La gravidanza è uno dei temi che oggi vanno per la maggiore – come non pensare, per restare in casa nostra, alla tremenda campagna lanciata dal ministro Lorenzin pro-fertilità? -, quindi scrivere un libro che gioca su questa condizione è sensato. Certo in Italia i privilegi che la protagonista accusa le mamme o future tali di avere sono un po’ un’utopia (qui, cara Liz, se sei incinta non ti rinnovano il contratto o non ti assumono, altro che orari flessibili!), però gli Stati Uniti sono una realtà molto diversa da questo punto di vista, quindi ben venga la critica ironica di una 31enne single che a fare un figlio non ci pensa proprio e si sente discriminata per questo.
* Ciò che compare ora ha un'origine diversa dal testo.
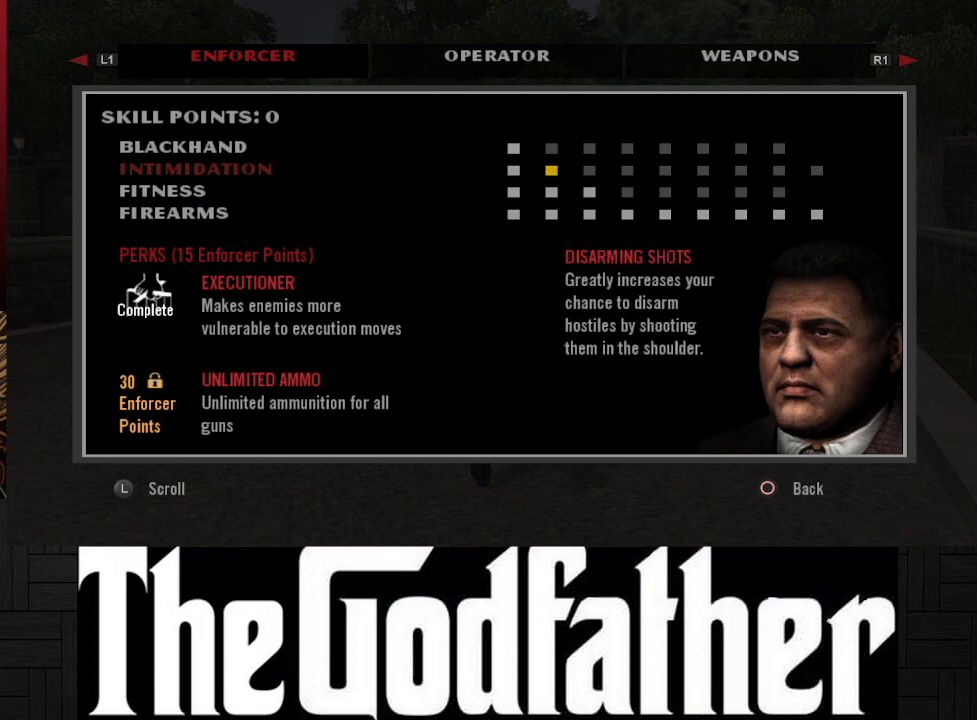
{"buttons": [], "left_stick": "center", "right_stick": "center", "events": [[17, "A", "up"], [133, "A", "down"], [217, "A", "up"]]}
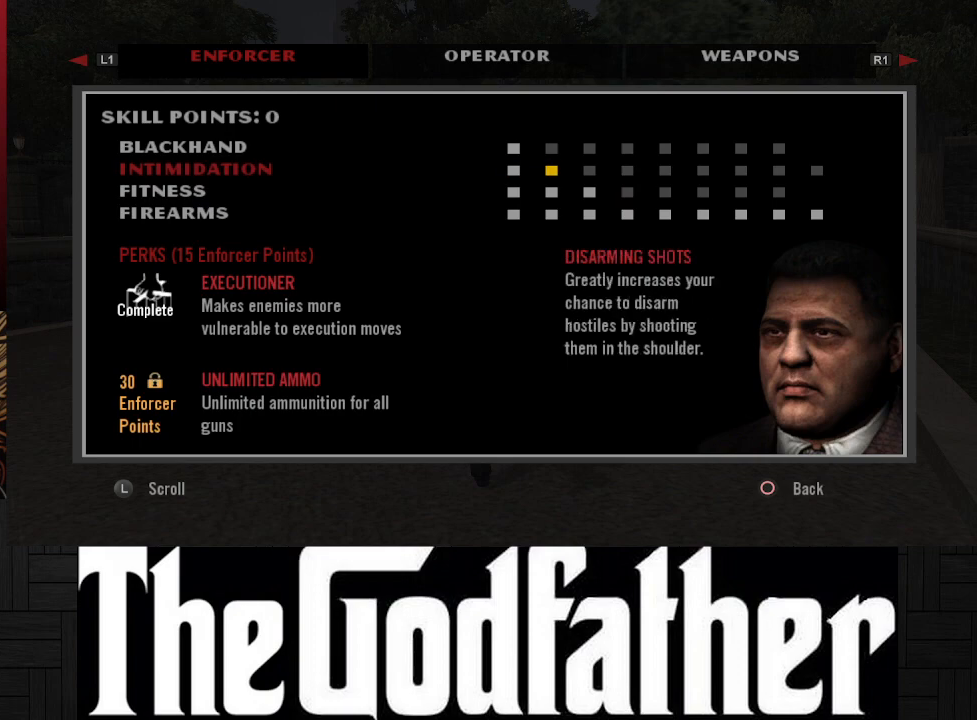
{"buttons": [], "left_stick": "center", "right_stick": "center", "events": [[150, "DPAD_RIGHT", "down"], [300, "DPAD_RIGHT", "up"]]}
Quello che sinceramente non ho apprezzato molto è il ribattere più e più volte sull’invecchiamento, sull’orologio biologico, sulle rughe. La protagonista ha da poco passato i 30, non i 100 anni, eppure a tratti sembra che si senta davvero superata, da rottamare, vecchia. La società intorno a lei le ribadisce in ogni modo che se vuole una famiglia deve darsi una mossa, che il tempo passa. Ecco, personalmente questa cosa mi ha fatto un po’ tristezza. Non dico che bisogni necessariamente aspettare i 50, per avere figli, ma io di anni ne ho compiuti 29 e non mi sento vecchia o passata – e allo stesso modo non considero tali le mie amiche e coetanee.
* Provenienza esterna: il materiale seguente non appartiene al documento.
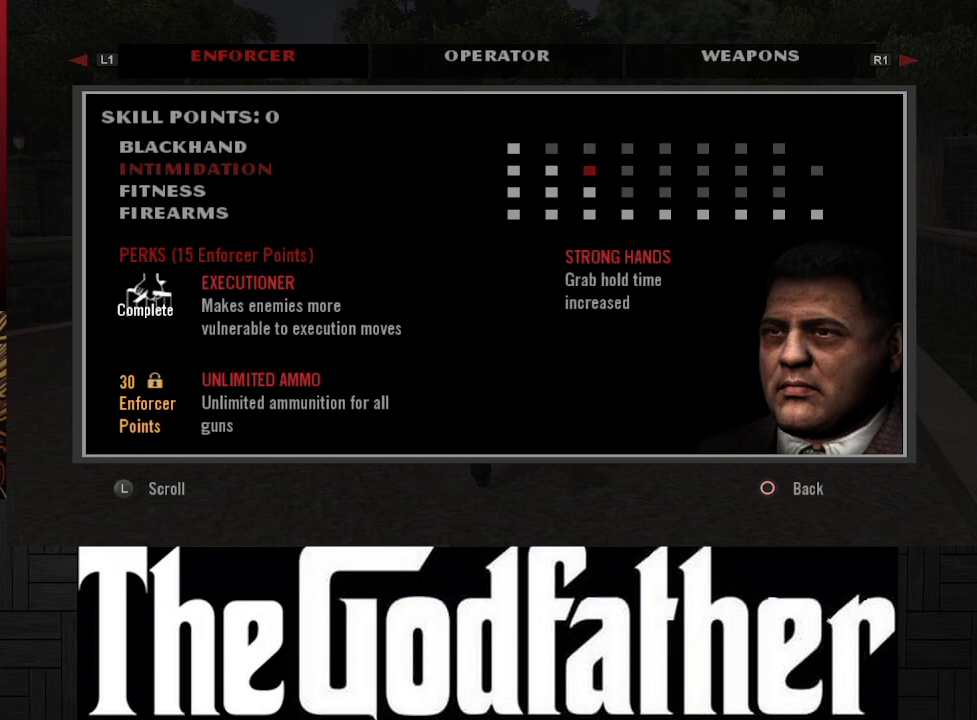
{"buttons": [], "left_stick": "center", "right_stick": "center", "events": [[100, "DPAD_LEFT", "down"], [200, "DPAD_LEFT", "up"], [300, "A", "down"], [383, "A", "up"]]}
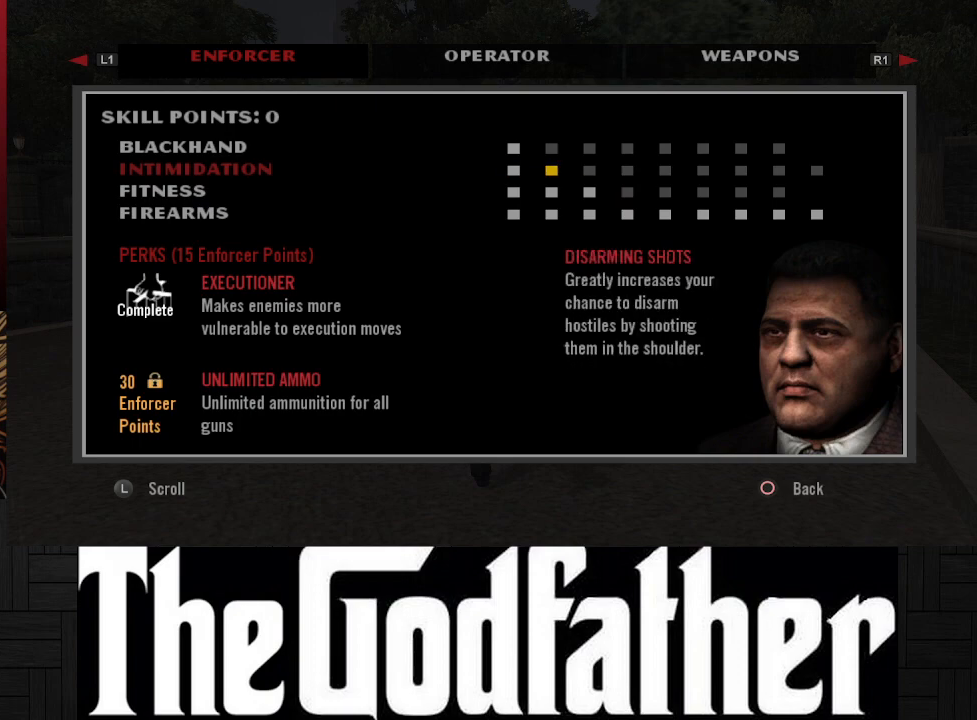
{"buttons": ["A"], "left_stick": "center", "right_stick": "center", "events": [[500, "A", "down"]]}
A 30 anni la vita, considerando che in molti hanno da poco finito di studiare e trovato un lavoro, è davanti a noi. C’è tutto il tempo per mettere su famiglia. Vedere le tre protagoniste darsi tanta pena per trovare un marito mi ha messo ansia – e pensate che io un marito già ce l’ho. Non è esattamente un bel messaggio per una donna single. E poco importa se il lieto fine, immancabile, sembra appianare ogni contrasto o controversia. Mi sarebbe piaciuto che le protagoniste del libro fossero appena, appena più obiettive e meno tragiche, in quanto tali, non perché alla fine un uomo lo trovano davvero.
Per il resto niente da dire. Storia divertente, ben scritta, scorrevole. Trama tutto sommato avvincente. Personaggi accettabili. Libro promosso.